▶ [STATED PROBLEM]:
Rewrite every line of the data below with "collectors" changed to "collected by", leaving everything else unchanged.

--- start THE DATA ---

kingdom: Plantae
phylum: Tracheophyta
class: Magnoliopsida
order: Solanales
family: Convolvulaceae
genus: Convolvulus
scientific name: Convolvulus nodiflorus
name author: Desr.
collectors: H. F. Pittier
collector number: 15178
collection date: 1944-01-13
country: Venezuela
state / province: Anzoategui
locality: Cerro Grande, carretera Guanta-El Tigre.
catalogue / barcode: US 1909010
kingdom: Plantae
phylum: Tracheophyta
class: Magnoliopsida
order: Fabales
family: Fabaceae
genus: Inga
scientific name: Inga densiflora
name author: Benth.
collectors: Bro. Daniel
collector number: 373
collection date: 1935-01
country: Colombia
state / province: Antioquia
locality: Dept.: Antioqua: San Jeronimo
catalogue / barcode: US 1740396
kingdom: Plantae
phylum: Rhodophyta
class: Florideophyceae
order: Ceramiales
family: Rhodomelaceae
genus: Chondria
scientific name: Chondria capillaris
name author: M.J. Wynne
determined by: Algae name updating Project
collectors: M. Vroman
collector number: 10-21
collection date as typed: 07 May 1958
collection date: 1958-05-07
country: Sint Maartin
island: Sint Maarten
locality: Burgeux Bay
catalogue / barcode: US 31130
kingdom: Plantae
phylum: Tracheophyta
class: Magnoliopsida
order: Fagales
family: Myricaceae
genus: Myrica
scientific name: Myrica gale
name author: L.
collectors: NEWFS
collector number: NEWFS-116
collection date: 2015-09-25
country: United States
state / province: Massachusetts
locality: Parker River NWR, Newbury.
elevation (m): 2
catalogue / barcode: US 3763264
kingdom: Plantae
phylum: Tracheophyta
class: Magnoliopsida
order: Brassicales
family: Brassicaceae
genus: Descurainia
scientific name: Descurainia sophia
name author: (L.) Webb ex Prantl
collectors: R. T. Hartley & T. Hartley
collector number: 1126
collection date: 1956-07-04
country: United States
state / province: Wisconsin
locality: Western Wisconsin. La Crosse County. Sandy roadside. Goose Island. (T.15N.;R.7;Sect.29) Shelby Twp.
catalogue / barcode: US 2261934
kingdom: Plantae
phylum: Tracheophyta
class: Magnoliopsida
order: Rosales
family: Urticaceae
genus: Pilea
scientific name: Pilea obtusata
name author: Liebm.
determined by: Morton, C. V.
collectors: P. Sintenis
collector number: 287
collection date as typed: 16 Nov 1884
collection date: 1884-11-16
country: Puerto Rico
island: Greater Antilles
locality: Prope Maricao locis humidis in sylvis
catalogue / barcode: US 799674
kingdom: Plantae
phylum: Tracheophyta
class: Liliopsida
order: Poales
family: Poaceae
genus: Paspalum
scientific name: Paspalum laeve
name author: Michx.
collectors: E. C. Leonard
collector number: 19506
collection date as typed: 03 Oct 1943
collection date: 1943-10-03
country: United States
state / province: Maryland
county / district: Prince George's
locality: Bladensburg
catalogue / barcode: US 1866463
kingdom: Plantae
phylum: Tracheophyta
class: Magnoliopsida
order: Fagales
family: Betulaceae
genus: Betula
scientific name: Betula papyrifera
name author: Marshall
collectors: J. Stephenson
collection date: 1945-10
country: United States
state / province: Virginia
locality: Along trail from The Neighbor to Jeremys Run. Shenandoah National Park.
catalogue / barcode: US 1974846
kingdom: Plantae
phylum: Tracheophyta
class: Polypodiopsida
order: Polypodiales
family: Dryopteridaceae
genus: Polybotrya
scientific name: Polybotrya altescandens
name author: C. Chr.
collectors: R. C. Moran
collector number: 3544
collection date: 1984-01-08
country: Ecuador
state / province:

--- end THE DATA ---

▶ [EXPECTED ANSWER]:
kingdom: Plantae
phylum: Tracheophyta
class: Magnoliopsida
order: Solanales
family: Convolvulaceae
genus: Convolvulus
scientific name: Convolvulus nodiflorus
name author: Desr.
collected by: H. F. Pittier
collector number: 15178
collection date: 1944-01-13
country: Venezuela
state / province: Anzoategui
locality: Cerro Grande, carretera Guanta-El Tigre.
catalogue / barcode: US 1909010
kingdom: Plantae
phylum: Tracheophyta
class: Magnoliopsida
order: Fabales
family: Fabaceae
genus: Inga
scientific name: Inga densiflora
name author: Benth.
collected by: Bro. Daniel
collector number: 373
collection date: 1935-01
country: Colombia
state / province: Antioquia
locality: Dept.: Antioqua: San Jeronimo
catalogue / barcode: US 1740396
kingdom: Plantae
phylum: Rhodophyta
class: Florideophyceae
order: Ceramiales
family: Rhodomelaceae
genus: Chondria
scientific name: Chondria capillaris
name author: M.J. Wynne
determined by: Algae name updating Project
collected by: M. Vroman
collector number: 10-21
collection date as typed: 07 May 1958
collection date: 1958-05-07
country: Sint Maartin
island: Sint Maarten
locality: Burgeux Bay
catalogue / barcode: US 31130
kingdom: Plantae
phylum: Tracheophyta
class: Magnoliopsida
order: Fagales
family: Myricaceae
genus: Myrica
scientific name: Myrica gale
name author: L.
collected by: NEWFS
collector number: NEWFS-116
collection date: 2015-09-25
country: United States
state / province: Massachusetts
locality: Parker River NWR, Newbury.
elevation (m): 2
catalogue / barcode: US 3763264
kingdom: Plantae
phylum: Tracheophyta
class: Magnoliopsida
order: Brassicales
family: Brassicaceae
genus: Descurainia
scientific name: Descurainia sophia
name author: (L.) Webb ex Prantl
collected by: R. T. Hartley & T. Hartley
collector number: 1126
collection date: 1956-07-04
country: United States
state / province: Wisconsin
locality: Western Wisconsin. La Crosse County. Sandy roadside. Goose Island. (T.15N.;R.7;Sect.29) Shelby Twp.
catalogue / barcode: US 2261934
kingdom: Plantae
phylum: Tracheophyta
class: Magnoliopsida
order: Rosales
family: Urticaceae
genus: Pilea
scientific name: Pilea obtusata
name author: Liebm.
determined by: Morton, C. V.
collected by: P. Sintenis
collector number: 287
collection date as typed: 16 Nov 1884
collection date: 1884-11-16
country: Puerto Rico
island: Greater Antilles
locality: Prope Maricao locis humidis in sylvis
catalogue / barcode: US 799674
kingdom: Plantae
phylum: Tracheophyta
class: Liliopsida
order: Poales
family: Poaceae
genus: Paspalum
scientific name: Paspalum laeve
name author: Michx.
collected by: E. C. Leonard
collector number: 19506
collection date as typed: 03 Oct 1943
collection date: 1943-10-03
country: United States
state / province: Maryland
county / district: Prince George's
locality: Bladensburg
catalogue / barcode: US 1866463
kingdom: Plantae
phylum: Tracheophyta
class: Magnoliopsida
order: Fagales
family: Betulaceae
genus: Betula
scientific name: Betula papyrifera
name author: Marshall
collected by: J. Stephenson
collection date: 1945-10
country: United States
state / province: Virginia
locality: Along trail from The Neighbor to Jeremys Run. Shenandoah National Park.
catalogue / barcode: US 1974846
kingdom: Plantae
phylum: Tracheophyta
class: Polypodiopsida
order: Polypodiales
family: Dryopteridaceae
genus: Polybotrya
scientific name: Polybotrya altescandens
name author: C. Chr.
collected by: R. C. Moran
collector number: 3544
collection date: 1984-01-08
country: Ecuador
state / province:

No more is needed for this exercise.